Even though, generally I would sum up Australia as a non-racist country, but I did feel a wee bit of racism in some places during my 20 days trip to this country. What fascinated me here in the Sydney Cricket Ground was that the racism was nowhere to be seen. How sports bind people! So many whites were supporting the Indian team cheering for India with the Indians. There were Indians who were supporting Aussies too.
Here, I saw how Sachin Tendulkar is beyond religion, country and race. The respect and love he commands is unimaginable. The entire cricket ground stood up to welcome him to the ground. My heart was filled with pride. Still Sachin is such a humble person. A true sportsman!

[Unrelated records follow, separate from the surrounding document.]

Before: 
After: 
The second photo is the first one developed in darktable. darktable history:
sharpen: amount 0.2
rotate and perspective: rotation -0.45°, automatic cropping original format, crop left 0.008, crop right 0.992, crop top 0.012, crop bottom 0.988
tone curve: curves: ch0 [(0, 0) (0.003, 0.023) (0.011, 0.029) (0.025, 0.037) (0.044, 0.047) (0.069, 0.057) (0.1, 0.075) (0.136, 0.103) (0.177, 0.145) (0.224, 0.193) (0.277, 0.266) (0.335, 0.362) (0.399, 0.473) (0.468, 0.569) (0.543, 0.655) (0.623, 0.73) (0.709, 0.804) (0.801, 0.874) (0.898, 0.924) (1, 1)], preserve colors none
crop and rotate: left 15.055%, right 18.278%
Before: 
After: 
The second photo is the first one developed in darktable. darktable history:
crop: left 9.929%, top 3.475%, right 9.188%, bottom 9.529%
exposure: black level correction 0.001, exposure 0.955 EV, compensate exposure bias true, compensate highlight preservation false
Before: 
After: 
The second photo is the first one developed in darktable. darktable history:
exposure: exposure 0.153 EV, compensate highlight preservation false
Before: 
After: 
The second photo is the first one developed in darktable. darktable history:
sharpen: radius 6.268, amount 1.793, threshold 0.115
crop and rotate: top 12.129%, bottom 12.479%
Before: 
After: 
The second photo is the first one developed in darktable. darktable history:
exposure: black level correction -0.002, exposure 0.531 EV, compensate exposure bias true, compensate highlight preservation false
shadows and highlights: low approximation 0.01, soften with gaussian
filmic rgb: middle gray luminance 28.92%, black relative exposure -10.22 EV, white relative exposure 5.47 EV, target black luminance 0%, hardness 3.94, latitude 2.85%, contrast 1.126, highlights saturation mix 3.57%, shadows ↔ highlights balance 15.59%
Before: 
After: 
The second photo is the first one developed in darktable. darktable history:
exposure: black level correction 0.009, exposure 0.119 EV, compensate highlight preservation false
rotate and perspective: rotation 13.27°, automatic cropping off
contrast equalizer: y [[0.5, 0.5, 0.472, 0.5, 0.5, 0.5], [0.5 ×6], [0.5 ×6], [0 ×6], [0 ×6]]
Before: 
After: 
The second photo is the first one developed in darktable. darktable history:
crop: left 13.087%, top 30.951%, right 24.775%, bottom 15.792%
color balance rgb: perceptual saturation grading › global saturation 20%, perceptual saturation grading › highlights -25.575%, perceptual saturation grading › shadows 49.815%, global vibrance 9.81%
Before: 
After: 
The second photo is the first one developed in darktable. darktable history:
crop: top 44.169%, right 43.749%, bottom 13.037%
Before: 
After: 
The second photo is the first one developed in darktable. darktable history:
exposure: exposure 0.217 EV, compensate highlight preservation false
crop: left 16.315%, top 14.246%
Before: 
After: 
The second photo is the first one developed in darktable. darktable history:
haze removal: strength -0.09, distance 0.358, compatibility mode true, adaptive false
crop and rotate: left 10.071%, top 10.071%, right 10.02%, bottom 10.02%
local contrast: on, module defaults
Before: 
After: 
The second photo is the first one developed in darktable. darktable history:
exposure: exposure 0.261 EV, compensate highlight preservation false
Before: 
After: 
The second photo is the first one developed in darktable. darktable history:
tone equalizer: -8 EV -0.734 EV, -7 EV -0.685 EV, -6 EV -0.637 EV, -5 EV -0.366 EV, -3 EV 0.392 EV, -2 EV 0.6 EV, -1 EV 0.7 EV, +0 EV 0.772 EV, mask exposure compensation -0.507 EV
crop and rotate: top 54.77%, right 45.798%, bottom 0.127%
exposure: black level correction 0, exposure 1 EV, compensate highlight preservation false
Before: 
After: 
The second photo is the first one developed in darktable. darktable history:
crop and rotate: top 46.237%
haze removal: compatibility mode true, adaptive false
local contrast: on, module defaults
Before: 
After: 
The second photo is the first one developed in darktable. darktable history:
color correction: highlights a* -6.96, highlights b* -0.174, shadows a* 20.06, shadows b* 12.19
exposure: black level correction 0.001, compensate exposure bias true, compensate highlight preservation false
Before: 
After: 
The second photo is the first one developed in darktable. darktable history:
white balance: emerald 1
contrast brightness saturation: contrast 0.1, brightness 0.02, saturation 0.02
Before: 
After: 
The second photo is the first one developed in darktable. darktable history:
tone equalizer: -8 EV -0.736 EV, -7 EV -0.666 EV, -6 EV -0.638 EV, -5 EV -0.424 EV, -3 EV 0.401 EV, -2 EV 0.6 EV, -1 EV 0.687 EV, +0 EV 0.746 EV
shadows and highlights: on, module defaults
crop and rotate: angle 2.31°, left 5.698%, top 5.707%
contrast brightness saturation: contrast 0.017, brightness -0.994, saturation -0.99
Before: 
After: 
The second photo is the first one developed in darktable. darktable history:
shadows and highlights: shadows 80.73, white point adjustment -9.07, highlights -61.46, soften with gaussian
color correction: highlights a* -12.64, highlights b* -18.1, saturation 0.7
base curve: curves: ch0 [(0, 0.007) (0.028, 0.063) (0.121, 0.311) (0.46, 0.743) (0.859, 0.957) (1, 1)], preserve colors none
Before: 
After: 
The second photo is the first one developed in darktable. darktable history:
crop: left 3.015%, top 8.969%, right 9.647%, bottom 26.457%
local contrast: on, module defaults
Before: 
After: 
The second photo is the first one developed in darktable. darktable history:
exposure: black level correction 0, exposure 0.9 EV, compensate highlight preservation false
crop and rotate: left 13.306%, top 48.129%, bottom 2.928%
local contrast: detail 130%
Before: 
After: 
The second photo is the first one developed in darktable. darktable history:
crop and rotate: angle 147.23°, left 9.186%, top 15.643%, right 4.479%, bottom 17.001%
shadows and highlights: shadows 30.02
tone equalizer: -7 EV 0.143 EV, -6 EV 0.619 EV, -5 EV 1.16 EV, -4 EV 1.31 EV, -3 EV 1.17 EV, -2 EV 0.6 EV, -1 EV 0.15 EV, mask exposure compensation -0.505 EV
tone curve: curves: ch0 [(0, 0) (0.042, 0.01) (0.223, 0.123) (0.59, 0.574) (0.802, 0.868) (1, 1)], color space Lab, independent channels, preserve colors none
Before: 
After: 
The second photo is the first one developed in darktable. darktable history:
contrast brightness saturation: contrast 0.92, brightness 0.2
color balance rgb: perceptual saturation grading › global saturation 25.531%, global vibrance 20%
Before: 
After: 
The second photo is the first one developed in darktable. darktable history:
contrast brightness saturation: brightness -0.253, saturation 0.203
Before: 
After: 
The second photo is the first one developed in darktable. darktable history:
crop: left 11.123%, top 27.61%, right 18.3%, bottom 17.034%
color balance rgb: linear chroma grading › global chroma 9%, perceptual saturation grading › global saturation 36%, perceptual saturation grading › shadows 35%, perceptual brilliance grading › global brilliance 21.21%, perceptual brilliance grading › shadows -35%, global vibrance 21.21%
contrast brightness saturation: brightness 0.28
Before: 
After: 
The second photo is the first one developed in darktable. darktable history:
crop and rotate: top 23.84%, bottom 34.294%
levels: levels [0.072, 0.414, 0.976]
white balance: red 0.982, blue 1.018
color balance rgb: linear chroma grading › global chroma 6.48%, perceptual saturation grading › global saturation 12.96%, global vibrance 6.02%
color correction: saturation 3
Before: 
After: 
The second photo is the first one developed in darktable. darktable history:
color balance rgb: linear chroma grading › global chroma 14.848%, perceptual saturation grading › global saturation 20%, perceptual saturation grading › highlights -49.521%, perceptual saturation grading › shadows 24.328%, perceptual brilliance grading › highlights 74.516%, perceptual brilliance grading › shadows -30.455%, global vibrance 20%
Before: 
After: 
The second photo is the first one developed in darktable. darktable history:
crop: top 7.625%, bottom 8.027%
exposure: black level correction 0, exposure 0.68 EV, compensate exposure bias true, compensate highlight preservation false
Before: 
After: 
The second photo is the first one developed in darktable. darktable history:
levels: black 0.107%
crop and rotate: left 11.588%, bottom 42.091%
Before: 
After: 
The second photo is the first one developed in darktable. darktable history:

The Indian pavilion (because there were mostly Indians in this pavilion) was an experience in itself. The NRIs, despite living in one of the most liveable cities in the world, Sydney, shouted Indian slogans like Bharat mata ki jai, hum hongey kaamyaab, Indiaaaaaaa India and so on. Songs like “Baar baar haan bolo yaar haan, apni jeet ho, unki haar haan,” “oye oye, oye oho-a”, “jhumma chumma de de” made the entire atmosphere so much fun! I couldn’t stop laughing listening to those oldies and the passion the boys were singing it with. Whenever there was a close escape of an Indian batsman, the audience at our pavilion would sing “all is well”…and that was really reassuring in the game or so did I think. When Virat Kohli was batting, every few minutes, someone was shouting “Kohli ke peeche kya hai, Kohli ke peeche”…. and then, when it was Mahinder Singh Dhoni’s turn to bat, there they go again singing a dedicated song for Dhoni, a.k.a. Mahi. It was predictably the song called “mahi ve”. Lol! It was funny and very very sweet at the same time!
One more thing I have noticed is that people here enjoy the match whole heartedly. They come prepared with food, drinks, clappers, sun screens, sun hats, shades, placards for every situation and everything you can think of. All these are available inside the stadium campus as well. When Sachin got out without making his 100th 100, we were a little disappointed and hence, decided to leave. But the time we spent in the Sydney Cricket Ground will always be a special experience in my life – forever.